Physiology of Hearing
This page provides an overview of the physiology of human hearing to the level expected of students of medicine at Swansea University Medical School.
Hearing is the ability to perceive sound. It is achieved through the ear, which collects and amplifies vibrations in air before transducing these into neural activity that the brain can understand. This neural activity passes up to the cortex of the brain where it is processed and the sound is experienced. Sound collection, amplification, and transduction are discussed below.
The outer ear
The shape of the outer ear has evolved to collect and direct sound towards the ear drum. The pinna and the external acoustic canal also amplify sounds and, because there is an ear on either side of the head, they allow us to detect the direction from which sound is coming.
The pinna, with its complex shape of folds and fossae is principally responsible for determining the source of sound when that sound is directly in front of, above or behind the head.
Detecting the source of sound from either side of the head is achieved through inter-aural intensity and latency differences. If sound is coming from your right side, as in the image below, it is slightly louder in the right ear than it is in the left ear. The head casts a sound shadow and the difference is perceptible. This works best for higher frequency sounds due to their short wavelength.
The source of sounds of lower frequency can still be detected, of course. In this case, it is the time of arrival of the sound that is used by the brain: sound from a source to the right of the head will reach the right ear before it gets to the left ear and, although the difference is very small, the brain is able to use this information to determine the direction from which the sound is coming.
The middle ear
The middle ear is an air-filled space containing three ossicles. These link the ear drum to the inner ear. It is the most medial bone, the stapes, which articulates with the oval window and vibrations of the stapes are transmitted directly to the perilymph in the inner ear through it.
The middle ear amplifies sound and directs it towards the fluid filled cochlea. Without it 99.9% of the energy of sound would be lost. There are three mechanisms by which the transformer works but the most important is the area difference between the ear drum and the oval window. This difference amplifies sound 17-fold. The levers of the middle ear have a very modest effect, but overall the sound is amplified 20-fold. The third mechanism, the curved membrane buckling mechanism, is beyond the scope of this course.
Middle ear gain is frequency specific: 20dB between 250 and 500Hz; 27dB at 1kHz; 18dB at 2kHz and declining further with higher frequency.
The inner ear transduces the vibrations imparted to it by the stapes into neural activity. Transduction occurs in the Organ of Corti within the scala media. The cochlea also amplifies the response to sound when it is healthy.
The cochlear is a tubular structure consisting of three canals called scalae: s.vestibuli, s.media, and s. tympani. The scala vestibuli and tympani contain perilymph while the scala media contains endolymph. It is the scala media (sometimes called the cochlear duct) that contains the neuro-epithelium called the Organ of Corti.

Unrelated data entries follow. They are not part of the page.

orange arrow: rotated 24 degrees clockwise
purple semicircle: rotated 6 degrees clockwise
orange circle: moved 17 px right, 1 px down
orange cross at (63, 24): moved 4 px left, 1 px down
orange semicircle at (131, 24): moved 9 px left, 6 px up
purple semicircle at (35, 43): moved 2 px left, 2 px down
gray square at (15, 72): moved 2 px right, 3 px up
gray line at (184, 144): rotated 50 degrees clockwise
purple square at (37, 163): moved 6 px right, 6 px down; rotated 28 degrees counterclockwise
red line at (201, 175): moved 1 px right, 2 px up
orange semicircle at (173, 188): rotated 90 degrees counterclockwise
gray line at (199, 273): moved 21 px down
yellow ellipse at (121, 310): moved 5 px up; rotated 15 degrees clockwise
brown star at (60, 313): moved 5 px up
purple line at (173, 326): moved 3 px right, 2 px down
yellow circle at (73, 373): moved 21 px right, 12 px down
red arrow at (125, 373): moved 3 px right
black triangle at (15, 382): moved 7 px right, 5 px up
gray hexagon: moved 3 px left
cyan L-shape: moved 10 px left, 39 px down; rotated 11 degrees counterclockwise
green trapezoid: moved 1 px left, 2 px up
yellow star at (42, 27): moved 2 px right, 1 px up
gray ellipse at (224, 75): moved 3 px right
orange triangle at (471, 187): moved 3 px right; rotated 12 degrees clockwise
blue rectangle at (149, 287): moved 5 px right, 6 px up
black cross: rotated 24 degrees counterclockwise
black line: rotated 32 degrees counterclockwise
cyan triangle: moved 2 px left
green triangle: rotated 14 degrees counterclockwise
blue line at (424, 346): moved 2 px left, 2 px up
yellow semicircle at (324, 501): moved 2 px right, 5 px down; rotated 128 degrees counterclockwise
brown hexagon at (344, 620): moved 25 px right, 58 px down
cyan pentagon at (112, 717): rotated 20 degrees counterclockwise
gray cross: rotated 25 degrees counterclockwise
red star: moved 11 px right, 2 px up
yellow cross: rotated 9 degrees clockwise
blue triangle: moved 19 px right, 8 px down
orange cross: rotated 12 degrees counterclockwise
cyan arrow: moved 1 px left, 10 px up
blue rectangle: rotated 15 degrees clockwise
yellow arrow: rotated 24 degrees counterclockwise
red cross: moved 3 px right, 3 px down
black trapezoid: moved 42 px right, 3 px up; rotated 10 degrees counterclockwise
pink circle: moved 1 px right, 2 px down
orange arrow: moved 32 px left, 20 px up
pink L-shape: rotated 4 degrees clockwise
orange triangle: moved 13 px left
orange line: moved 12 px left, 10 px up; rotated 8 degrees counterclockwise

The whole system is tapered and coiled into 2.5 turns so that the cochlea looks like a snail shell. A cross section through one of the turns of the cochlea is shown below.
The next diagram below shows the cochlea unravelled. The three scalae can be seen and it is evident that the scala vestibuli is continuous with the scala tympani. One becomes the other at a point called the helicotrema at the apex of the spiral system.
Sound enters the inner ear through the oval window via the stapes where it sets the perilymph vibrating. These vibrations are transmitted to the basilar membrane which vibrates in turn. Due to its physical properties, high-frequency sound makes the basilar membrane move most near the stapes (at the base of the cochlea) and low frequencies make it vibrate near its apex.
Just as in the vestibular system, the important basic unit of the Organ of Corti is the hair cell. These are lined up along the basilar membrane in rows, there being three rows of outer hair cells and one row of inner hair cells. Outer and inner refer to the centre of the cochlea. Each of the hair cells is topped by a tuft of stereocilia and these are embedded into an acellular, collagenous tectorial membrane.
The hair cells in the Organ of Corti have their support attached to the basilar membrane. The cilia at the apex of these cells are embedded into the tectorial membrane. When the basilar membrane moves up and down a shearing force is applied to the stereocilia because of the relative movement of their two attachments and this causes mechanically-gated membrane ion channels to open and allow potassium ions to move down their electrical gradient into the hair cell. In turn, calcium channels open and calcium enters the cell and this triggers exocytosis of neurotransmitter into the cleft between the cell and its neurone. The nerve fires.
There are two pathways involved with hearing: the Classical Auditory Pathway (shown below) and the Non-Classical Pathway. In the Classical Pathway, cochlear nerve fibres run from the hair cell to the dorsal cochlear nucleus. From there, most fibres cross the midline to relay in the Superior Olive. Some fibres relay in the ipsilateral olive too. Both ipsilateral and contralateral Superior Olives convey impulses via the medial lemniscus to the inferior colliculus and then the medial geniculate body of the thalamus. From there, fibres pass via the auditory radiation into the Auditory Cortex.
The Non-Classical Auditory Pathway is far more diffuse and synapses with multiple other sensory inputs. It is not one that we study in Swansea.